Zürich rätselt über die Winkelzüge des Bally-Aufkäufers Werner K. Rey. Inzwischen ist er selbst in Nöten, Bally ist aus dem Schneider.

Zug um Zug hatte Werner K. Rey, Ex-IOS-Mann und Finanzjongleur, die Mehrheit des Schweizer Schuhkonzerns Bally aufgekauft, sich selbst an die Spitze gesetzt und versucht, die Vermögenswerte der Firma zur eigenen Sanierung zu nutzen. Für ihn ging die Spekulation nicht auf; denn er wurde nun genötigt, die aus Bally zugunsten seiner Syndikats AG herausgenommenen Gelder durch entsprechende Pfänder abzusichern.

Im dunkeln bleibt allerdings, wo der erst 34jährige Rey, der sein Vermögen mit rund 23 Millionen Schweizer Franken beziffert, die Gelder für den Kauf des Mehrheitsanteils bei den Schweizer Schuhmachern – der ihn zwischen 50 und 59 Millionen gekostet haben soll – lockergemacht hat. Noch 1972 hatte er in der Schweiz lediglich 30 000 Franken Vermögen versteuert. Während ihn die einen für den Strohmann einer ausländischen Finanzgruppe halten, beschuldigen ihn andere, darunter die Neue Zürcher Zeitung (NZZ), ein gerissener Assetstripper zu sein, ein Firmenfledderer, der die einmal beherrschten Unternehmen ihrer wertvollsten Aktiva im Austausch gegen drittklassige Werte oder gar Nonvaleurs beraubt Rey fand aber auch Verteidiger: Der „Tages-Anzeiger“ sah ihn auf Betreiben des helvetischen Finanzestablishments in einer „Zwickmühle“.

Er selbst sieht sich als biederer, wenn auch cleverer Unternehmer, der zu Zeiten, als der Kurs der Bally-Titel nach einem Millionenverlust weit unter dem Nennwert notierte, seine Chance erkannt haben will. Doch daran hat selbst der durch die NZZ aufgescheuchte Staatsanwalt gewisse Zweifel. Inzwischen dürfte es Rey kaum mehr wohl in seiner Haut sein. Denn eines scheint seiner sinnigerweise Syndikats AG genannten Gesellschaft, über die er die Bally-Mehrheit hält, auf jeden Fall zu fehlen: das nötige Kleingeld, um im Zusammenhang mit dem Mehrheitserwerb aufgenommene Kredite zurückzubezahlen.

Um sich das zu beschaffen, hatte die Syndikats AG Ende Februar die ebenfalls mit IOS-Vergangenheit behaftete Overseas Development Bank (ODB) in Genf, die sie kaum ein Jahr im Besitz hatte, für rund 26 Millionen Franken an Bally verkauft. Neben liquiden Mitteln sprang dabei auch ein satter Gewinn von mehreren Millionen heraus. Doch die eidgenössische Bankenkommission machte Rey einen Strich durch die Rechnung, nachdem sich Anhaltspunkte dafür ergeben hatten, daß die Syndikats AG für den Bally-Mehrheitserwerb illegal eine bewilligungspflichtige Kapitalaufnahme im Ausland vorgenommen hatte: Sie entzog der Bank kurzerhand die Konzession. In die Enge getrieben, kam ein Rückverkauf zustande. Die Syndikats AG allerdings mußte den Rüdekaufpreis von 26 Millionen Schweizer Franken plus Zinsen seit Ende Februar bei Bally anschreiben lassen.

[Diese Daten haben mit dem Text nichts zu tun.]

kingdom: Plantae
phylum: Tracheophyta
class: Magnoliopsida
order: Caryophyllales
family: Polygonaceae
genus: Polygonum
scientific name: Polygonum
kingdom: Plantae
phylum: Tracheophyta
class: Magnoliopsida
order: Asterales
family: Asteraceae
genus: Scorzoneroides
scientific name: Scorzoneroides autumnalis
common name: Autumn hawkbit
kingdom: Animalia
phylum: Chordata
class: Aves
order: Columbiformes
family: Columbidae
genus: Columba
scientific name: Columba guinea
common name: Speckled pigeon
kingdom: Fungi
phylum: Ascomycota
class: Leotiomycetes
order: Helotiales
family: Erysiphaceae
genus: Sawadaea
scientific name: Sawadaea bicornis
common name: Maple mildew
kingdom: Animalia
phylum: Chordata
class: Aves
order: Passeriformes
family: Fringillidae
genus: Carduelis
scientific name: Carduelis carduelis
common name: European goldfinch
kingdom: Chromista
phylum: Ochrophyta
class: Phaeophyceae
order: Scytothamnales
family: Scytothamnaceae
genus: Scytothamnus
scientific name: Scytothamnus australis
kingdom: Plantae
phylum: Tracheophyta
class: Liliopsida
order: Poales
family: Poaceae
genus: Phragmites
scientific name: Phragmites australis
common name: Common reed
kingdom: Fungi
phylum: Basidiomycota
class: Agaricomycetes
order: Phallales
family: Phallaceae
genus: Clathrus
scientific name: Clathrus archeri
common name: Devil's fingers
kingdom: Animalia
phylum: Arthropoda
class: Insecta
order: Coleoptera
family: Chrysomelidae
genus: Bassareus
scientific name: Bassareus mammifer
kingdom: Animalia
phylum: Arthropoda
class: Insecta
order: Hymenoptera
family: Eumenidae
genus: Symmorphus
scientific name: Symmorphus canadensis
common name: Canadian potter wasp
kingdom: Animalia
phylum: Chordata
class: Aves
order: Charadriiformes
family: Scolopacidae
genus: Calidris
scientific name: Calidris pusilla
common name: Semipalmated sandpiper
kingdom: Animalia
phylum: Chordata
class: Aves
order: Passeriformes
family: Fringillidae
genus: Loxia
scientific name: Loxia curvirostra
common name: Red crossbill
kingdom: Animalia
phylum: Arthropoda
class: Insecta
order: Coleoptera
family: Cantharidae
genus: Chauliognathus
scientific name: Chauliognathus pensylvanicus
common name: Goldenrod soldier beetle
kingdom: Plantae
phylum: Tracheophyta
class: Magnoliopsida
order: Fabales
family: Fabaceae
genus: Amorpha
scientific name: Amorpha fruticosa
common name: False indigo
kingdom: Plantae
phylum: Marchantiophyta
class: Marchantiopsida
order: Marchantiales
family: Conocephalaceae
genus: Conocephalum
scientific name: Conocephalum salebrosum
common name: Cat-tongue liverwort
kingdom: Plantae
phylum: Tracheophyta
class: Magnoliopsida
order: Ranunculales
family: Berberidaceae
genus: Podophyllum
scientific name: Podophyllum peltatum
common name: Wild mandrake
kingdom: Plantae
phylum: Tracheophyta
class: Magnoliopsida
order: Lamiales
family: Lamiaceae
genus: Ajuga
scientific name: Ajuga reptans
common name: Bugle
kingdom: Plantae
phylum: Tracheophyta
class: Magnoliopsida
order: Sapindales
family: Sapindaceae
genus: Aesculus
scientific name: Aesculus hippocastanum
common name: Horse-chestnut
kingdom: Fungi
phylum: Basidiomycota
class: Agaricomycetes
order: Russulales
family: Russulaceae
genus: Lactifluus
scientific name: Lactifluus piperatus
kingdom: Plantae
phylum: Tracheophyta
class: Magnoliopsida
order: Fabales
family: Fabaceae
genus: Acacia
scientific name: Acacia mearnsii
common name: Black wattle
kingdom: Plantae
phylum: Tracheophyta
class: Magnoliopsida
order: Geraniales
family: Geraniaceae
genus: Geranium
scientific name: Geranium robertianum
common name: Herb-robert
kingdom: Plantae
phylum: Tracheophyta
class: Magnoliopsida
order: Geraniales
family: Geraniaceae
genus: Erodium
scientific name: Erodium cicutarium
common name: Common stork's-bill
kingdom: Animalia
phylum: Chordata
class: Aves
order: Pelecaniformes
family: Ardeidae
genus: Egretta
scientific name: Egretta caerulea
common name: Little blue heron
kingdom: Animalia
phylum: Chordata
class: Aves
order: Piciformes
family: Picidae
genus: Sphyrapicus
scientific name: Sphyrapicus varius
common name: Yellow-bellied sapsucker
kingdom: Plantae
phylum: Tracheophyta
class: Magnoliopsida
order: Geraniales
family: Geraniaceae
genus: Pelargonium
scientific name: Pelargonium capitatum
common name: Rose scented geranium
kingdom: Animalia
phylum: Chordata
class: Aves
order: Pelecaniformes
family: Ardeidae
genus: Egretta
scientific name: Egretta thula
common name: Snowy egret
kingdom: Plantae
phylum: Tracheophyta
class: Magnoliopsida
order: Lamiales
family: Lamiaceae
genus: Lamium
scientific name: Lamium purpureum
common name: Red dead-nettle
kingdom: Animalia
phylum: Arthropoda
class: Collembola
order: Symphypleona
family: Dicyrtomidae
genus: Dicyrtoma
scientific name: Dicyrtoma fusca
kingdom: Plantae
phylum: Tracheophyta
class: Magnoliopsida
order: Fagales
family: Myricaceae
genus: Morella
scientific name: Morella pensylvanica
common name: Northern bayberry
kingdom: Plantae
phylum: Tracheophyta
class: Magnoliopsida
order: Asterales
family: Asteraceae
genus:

Dann kam Rey vom Regen in die Traufe. Die NZZ veröffentlichte interne Bally-Papiere, die zeigten, daß Rey nahestehende Firmen, bereits mit über 40 Millionen Franken bei der Schuhfirma in der Kreide standen. Die Bombe ließ das Blatt termingerecht am Morgen der Bally-Generalversammlung Anfang Juli platzen.

Doch selbst dem von Reys Gnaden eingesetzten Bally-Verwaltungsrat war, seit der Staatsanwalt eine Voruntersuchung aufgenommen hat, unheimlich zumute. Erst nachdem die Syndikats AG Ende vergangener Woche an Bally neben den Aktien der ODB zur Sicherung der Kredite noch 20 000 Bally-Aktien und ein Nachpfandrecht für weitere 11 900 eingeräumt hat, kann mancher der Bally-Verwaltungsräte wieder etwas ruhiger schlafen. Doch in Zürich harrt man jetzt gespannt der Dinge, die da kommen.